• [REQUIRED ACTION]: Repeat the records. Match each character exactly.

::: DATA UNDER STUDY :::

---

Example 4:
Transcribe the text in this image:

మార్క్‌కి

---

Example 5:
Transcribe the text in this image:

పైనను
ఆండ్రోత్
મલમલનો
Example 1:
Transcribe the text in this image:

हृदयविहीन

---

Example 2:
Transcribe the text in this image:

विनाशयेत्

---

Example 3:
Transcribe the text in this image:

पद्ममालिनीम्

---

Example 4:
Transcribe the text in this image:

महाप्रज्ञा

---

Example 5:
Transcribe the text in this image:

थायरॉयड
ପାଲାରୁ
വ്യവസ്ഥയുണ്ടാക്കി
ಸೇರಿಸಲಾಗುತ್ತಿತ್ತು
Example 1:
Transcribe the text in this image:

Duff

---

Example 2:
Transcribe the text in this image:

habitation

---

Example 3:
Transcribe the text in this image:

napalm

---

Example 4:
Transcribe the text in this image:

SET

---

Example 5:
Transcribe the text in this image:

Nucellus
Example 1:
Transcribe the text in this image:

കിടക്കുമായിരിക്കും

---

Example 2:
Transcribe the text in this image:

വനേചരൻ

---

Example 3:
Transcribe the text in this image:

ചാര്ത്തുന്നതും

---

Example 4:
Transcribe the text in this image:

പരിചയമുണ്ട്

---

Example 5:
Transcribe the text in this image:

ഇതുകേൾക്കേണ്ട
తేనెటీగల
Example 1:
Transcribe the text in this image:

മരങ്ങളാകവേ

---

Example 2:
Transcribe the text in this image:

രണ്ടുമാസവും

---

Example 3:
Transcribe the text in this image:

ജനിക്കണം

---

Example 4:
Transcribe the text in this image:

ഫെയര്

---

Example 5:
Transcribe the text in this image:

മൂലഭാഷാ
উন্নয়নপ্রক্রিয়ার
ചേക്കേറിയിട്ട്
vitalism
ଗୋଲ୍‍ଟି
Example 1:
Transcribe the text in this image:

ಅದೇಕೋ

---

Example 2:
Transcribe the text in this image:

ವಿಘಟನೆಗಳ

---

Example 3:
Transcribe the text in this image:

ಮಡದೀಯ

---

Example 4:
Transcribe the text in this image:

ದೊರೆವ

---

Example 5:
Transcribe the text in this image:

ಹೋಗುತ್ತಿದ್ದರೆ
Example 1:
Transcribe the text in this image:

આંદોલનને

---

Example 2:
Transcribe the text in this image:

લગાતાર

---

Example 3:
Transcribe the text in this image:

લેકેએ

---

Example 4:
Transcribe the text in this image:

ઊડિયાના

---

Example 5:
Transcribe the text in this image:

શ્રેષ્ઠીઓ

:::

• [EXERCISE OUTPUT]:
---

Example 4:
Transcribe the text in this image:

మార్క్‌కి

---

Example 5:
Transcribe the text in this image:

పైనను
ఆండ్రోత్
મલમલનો
Example 1:
Transcribe the text in this image:

हृदयविहीन

---

Example 2:
Transcribe the text in this image:

विनाशयेत्

---

Example 3:
Transcribe the text in this image:

पद्ममालिनीम्

---

Example 4:
Transcribe the text in this image:

महाप्रज्ञा

---

Example 5:
Transcribe the text in this image:

थायरॉयड
ପାଲାରୁ
വ്യവസ്ഥയുണ്ടാക്കി
ಸೇರಿಸಲಾಗುತ್ತಿತ್ತು
Example 1:
Transcribe the text in this image:

Duff

---

Example 2:
Transcribe the text in this image:

habitation

---

Example 3:
Transcribe the text in this image:

napalm

---

Example 4:
Transcribe the text in this image:

SET

---

Example 5:
Transcribe the text in this image:

Nucellus
Example 1:
Transcribe the text in this image:

കിടക്കുമായിരിക്കും

---

Example 2:
Transcribe the text in this image:

വനേചരൻ

---

Example 3:
Transcribe the text in this image:

ചാര്ത്തുന്നതും

---

Example 4:
Transcribe the text in this image:

പരിചയമുണ്ട്

---

Example 5:
Transcribe the text in this image:

ഇതുകേൾക്കേണ്ട
తేనెటీగల
Example 1:
Transcribe the text in this image:

മരങ്ങളാകവേ

---

Example 2:
Transcribe the text in this image:

രണ്ടുമാസവും

---

Example 3:
Transcribe the text in this image:

ജനിക്കണം

---

Example 4:
Transcribe the text in this image:

ഫെയര്

---

Example 5:
Transcribe the text in this image:

മൂലഭാഷാ
উন্নয়নপ্রক্রিয়ার
ചേക്കേറിയിട്ട്
vitalism
ଗୋଲ୍‍ଟି
Example 1:
Transcribe the text in this image:

ಅದೇಕೋ

---

Example 2:
Transcribe the text in this image:

ವಿಘಟನೆಗಳ

---

Example 3:
Transcribe the text in this image:

ಮಡದೀಯ

---

Example 4:
Transcribe the text in this image:

ದೊರೆವ

---

Example 5:
Transcribe the text in this image:

ಹೋಗುತ್ತಿದ್ದರೆ
Example 1:
Transcribe the text in this image:

આંદોલનને

---

Example 2:
Transcribe the text in this image:

લગાતાર

---

Example 3:
Transcribe the text in this image:

લેકેએ

---

Example 4:
Transcribe the text in this image:

ઊડિયાના

---

Example 5:
Transcribe the text in this image:

શ્રેષ્ઠીઓ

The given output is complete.